Read back over that list, and let those hardships register: violence, prison, slander, rejection, poverty, insecurity. And then trace of life of Christ in Paul, and see endurance, love, joy, eternal wealth. Be realistic, not romantic, about your discipleship: if you want to love and serve Jesus much, you must be prepared to suffer much. You will. But thereagain, your love for Jesus will find depths of reality you didn’t know were possible. Paul has no greater joy than when God’s people open their hearts to the Gospel and join its servants in sacrificial living (vv.11-13). How about you?

If the Gospel is this precious, and compelling, we must be sure to guard our hearts for Christ alone. For all that we share with those who aren’t saved, if a love for them steals our hearts, we really are in trouble (vv.14-15). This is not a council of separation, of believers having only Christian friends. What nonsense, and what a disaster if that happens! It is, though, a command that we keep our hearts for Christ first. God is not glorified when we give our hearts and lives to anyone in His place (vv.16-18). All true children of the Father hear His command.




No Other Lord – Amos 3. RBT Notes, 3rd June 2016



1.     Vv.1-.2: what is the connection between God’s choosing Israel, and His judging them? What do you learn about His character?

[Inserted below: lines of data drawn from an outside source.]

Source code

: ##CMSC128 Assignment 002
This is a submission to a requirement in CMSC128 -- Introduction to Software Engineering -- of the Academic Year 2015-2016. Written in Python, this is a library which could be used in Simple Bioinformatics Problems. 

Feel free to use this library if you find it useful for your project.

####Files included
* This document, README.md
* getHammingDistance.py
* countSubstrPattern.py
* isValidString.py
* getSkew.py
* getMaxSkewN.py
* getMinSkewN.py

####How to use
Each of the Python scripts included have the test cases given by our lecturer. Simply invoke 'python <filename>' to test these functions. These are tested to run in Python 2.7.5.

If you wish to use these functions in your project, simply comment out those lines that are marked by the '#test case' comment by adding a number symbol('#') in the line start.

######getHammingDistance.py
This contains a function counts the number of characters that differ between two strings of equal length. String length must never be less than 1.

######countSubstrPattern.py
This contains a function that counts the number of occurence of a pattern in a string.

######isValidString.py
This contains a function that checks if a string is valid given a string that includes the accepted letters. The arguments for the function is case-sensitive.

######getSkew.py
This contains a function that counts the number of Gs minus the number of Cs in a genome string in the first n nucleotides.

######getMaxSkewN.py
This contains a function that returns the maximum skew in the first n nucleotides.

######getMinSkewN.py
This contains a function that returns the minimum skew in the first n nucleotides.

2.    A Lion, and a Lion whose roars the prophet brings to the people (vv.3-8). What had Amos’s people forgotten about God, and what are we tempted to forget about Him, too?

3.    Why is Israel being punished, in vv.14-15? Compare Isaiah 42.8 and 48.11, and ask yourself if this is bad or good news.


A Prayer to Pray

Lord God Almighty, You are so utterly removed from the vague, washed-out, come-and-go gods of our day, or of any day. You alone are God! Teach me awe, reverence, humility, and the fear of the Lord, above all. Amen.

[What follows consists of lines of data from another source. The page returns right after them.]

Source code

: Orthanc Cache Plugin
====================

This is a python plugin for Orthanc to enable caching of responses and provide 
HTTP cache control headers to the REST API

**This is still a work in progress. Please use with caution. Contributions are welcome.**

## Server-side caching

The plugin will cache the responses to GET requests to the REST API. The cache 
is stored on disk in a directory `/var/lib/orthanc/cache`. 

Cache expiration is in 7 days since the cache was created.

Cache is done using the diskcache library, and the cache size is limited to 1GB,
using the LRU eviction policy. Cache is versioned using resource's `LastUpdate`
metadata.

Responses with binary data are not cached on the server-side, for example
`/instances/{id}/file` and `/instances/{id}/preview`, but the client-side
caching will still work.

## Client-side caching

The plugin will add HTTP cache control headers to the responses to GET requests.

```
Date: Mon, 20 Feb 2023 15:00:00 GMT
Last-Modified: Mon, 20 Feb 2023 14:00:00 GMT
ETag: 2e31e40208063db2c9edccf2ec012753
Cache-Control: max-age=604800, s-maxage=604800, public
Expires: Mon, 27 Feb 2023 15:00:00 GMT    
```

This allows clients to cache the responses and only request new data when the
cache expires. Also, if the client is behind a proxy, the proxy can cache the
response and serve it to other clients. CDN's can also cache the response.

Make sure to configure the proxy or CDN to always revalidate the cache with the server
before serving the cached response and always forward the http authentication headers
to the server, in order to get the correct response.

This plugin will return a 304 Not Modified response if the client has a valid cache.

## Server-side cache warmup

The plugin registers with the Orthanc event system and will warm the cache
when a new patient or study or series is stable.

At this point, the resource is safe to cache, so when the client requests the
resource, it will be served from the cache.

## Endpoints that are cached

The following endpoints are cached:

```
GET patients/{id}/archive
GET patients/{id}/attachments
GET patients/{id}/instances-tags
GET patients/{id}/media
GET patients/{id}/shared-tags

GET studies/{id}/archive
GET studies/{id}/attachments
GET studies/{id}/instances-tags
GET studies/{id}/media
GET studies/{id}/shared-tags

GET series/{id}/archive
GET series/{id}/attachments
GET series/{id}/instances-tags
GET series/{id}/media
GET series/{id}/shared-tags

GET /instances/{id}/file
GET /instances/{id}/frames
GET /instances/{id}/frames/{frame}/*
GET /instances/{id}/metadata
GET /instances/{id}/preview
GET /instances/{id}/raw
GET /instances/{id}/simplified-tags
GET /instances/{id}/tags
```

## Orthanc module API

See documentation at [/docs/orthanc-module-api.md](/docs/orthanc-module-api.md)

Zeal – Psalm 101. RBT Notes, 23rd May

1.  Read the Psalm slowly. David is zealous for his God! How can you, even with your struggles with sin, learn from his example?

2.   Jesus is the true Servant of God. How does He model holy seal to us, and how is He our confidence when we fall short?

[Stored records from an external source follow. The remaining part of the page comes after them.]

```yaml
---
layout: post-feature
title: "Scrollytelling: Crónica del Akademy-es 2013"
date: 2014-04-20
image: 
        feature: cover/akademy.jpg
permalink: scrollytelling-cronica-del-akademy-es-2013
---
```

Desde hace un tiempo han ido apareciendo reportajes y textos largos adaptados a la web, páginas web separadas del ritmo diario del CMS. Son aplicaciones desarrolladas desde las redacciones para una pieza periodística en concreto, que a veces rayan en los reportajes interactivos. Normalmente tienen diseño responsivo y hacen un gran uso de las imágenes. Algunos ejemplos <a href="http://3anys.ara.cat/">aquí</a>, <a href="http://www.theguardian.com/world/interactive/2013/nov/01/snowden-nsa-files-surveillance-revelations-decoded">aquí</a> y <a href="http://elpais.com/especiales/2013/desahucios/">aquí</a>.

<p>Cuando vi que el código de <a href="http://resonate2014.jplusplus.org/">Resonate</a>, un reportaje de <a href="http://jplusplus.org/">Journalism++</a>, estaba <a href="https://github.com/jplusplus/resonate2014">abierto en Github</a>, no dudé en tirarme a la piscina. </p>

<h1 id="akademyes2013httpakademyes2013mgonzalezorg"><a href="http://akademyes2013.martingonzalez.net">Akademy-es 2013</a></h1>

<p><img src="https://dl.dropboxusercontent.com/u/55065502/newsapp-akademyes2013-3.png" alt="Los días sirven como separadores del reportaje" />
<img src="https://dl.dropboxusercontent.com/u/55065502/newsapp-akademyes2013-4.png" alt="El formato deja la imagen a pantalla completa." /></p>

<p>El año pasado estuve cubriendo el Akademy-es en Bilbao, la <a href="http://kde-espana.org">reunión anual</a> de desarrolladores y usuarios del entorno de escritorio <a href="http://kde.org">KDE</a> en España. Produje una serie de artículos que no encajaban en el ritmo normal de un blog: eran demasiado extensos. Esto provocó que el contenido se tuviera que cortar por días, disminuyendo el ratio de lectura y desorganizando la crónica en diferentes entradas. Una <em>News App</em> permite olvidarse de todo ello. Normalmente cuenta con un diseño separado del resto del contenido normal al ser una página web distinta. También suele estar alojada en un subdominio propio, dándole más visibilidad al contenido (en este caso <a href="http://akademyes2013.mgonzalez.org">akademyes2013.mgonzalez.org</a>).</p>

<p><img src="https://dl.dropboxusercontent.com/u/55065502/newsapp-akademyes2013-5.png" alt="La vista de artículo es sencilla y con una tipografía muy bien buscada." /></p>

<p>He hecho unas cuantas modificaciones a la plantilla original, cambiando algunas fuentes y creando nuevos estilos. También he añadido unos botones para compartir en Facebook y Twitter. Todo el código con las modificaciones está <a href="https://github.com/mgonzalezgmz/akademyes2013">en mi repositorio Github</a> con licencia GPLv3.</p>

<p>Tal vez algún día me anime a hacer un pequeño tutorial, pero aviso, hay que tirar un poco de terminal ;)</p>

3.   Is God more committed to seeing final judgment on sin now, or its judgment through Gospel repentance and faith? And which are you looking and working for?


A Prayer to Pray

Lord Jesus, You are my refuge when I fail, fail, fail and fail again. And how thankful I am that You are! May Your forgiveness be the fuel for my zeal. As the old preacher once prayed, Lord, make me just as holy as a pardoned sinner can be. Teach me to want that, and shape me by Your Spirit to be a holy servant of God. Amen.



When Rivers clap their hands – Psalm 98. RBT Notes, 19th May

1. Read vv.1-6 three times. Then ask yourself, could you love a God who could smash you to pieces? Why? Why not?

2. Heaven loves God’s holiness (v.6). Why does Man prefer idols? Which idols are you tempted to worship at the moment?

3. What are the commands and comforts of vv.10-12? How do they make you feel about being a Christian?


A Prayer to Pray

Lord, You are awesome. Your holiness is overwhelming, and should damn me. Your mercy in Your Son is overwhelming, and has saved me. Teach me never ever to be lukewarm, for You are worthy of the fire of my love. Amen.